Edit difference data:
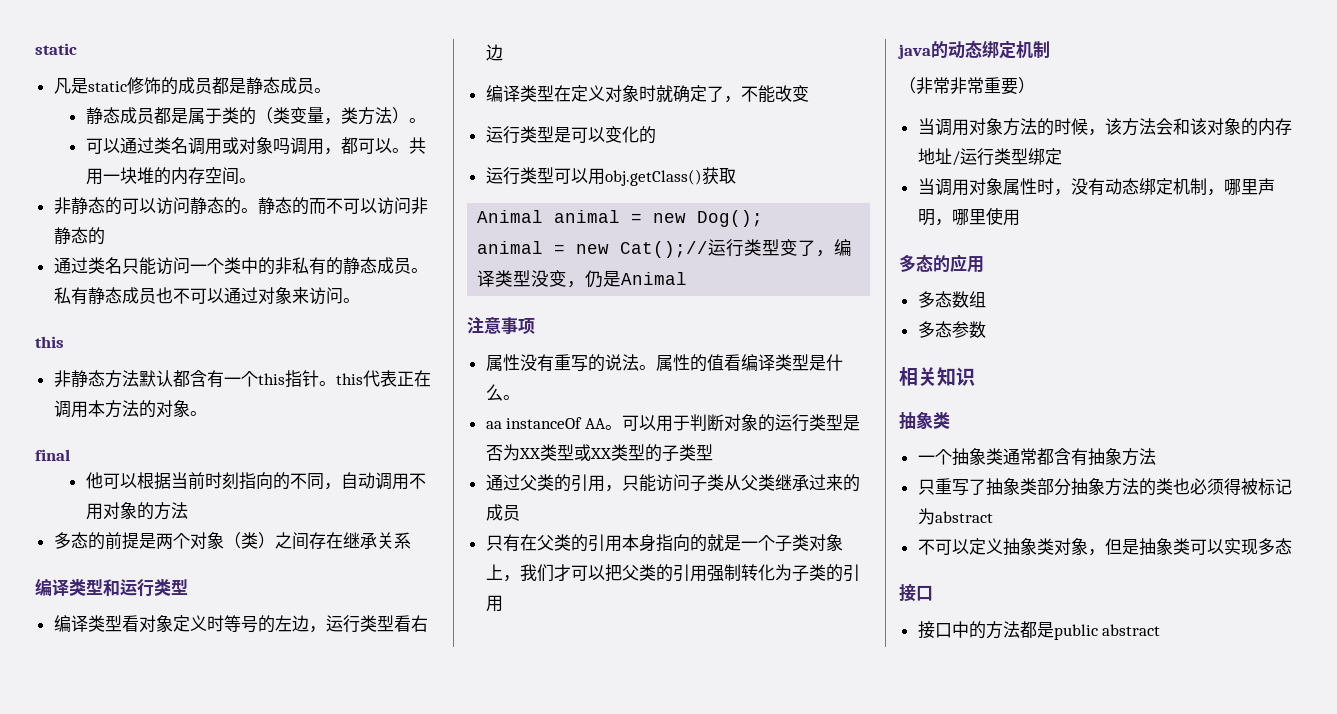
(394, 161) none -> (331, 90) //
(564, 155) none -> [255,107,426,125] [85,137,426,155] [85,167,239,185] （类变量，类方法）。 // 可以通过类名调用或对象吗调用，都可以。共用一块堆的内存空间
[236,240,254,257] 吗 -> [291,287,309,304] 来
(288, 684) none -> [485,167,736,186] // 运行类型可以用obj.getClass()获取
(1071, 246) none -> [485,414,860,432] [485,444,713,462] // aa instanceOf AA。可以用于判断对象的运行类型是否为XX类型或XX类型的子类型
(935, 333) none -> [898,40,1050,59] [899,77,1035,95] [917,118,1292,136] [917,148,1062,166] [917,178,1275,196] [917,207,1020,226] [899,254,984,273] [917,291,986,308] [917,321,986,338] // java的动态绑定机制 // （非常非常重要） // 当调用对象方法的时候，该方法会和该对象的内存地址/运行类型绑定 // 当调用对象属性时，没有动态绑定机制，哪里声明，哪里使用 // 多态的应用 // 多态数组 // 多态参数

_Exercise aim_
Copy out all the data without changing anything, and drop the pictures.

_Exercise result_
(394, 161) none -> (331, 90) //
(564, 155) none -> [255,107,426,125] [85,137,426,155] [85,167,239,185] （类变量，类方法）。 // 可以通过类名调用或对象吗调用，都可以。共用一块堆的内存空间
[236,240,254,257] 吗 -> [291,287,309,304] 来
(288, 684) none -> [485,167,736,186] // 运行类型可以用obj.getClass()获取
(1071, 246) none -> [485,414,860,432] [485,444,713,462] // aa instanceOf AA。可以用于判断对象的运行类型是否为XX类型或XX类型的子类型
(935, 333) none -> [898,40,1050,59] [899,77,1035,95] [917,118,1292,136] [917,148,1062,166] [917,178,1275,196] [917,207,1020,226] [899,254,984,273] [917,291,986,308] [917,321,986,338] // java的动态绑定机制 // （非常非常重要） // 当调用对象方法的时候，该方法会和该对象的内存地址/运行类型绑定 // 当调用对象属性时，没有动态绑定机制，哪里声明，哪里使用 // 多态的应用 // 多态数组 // 多态参数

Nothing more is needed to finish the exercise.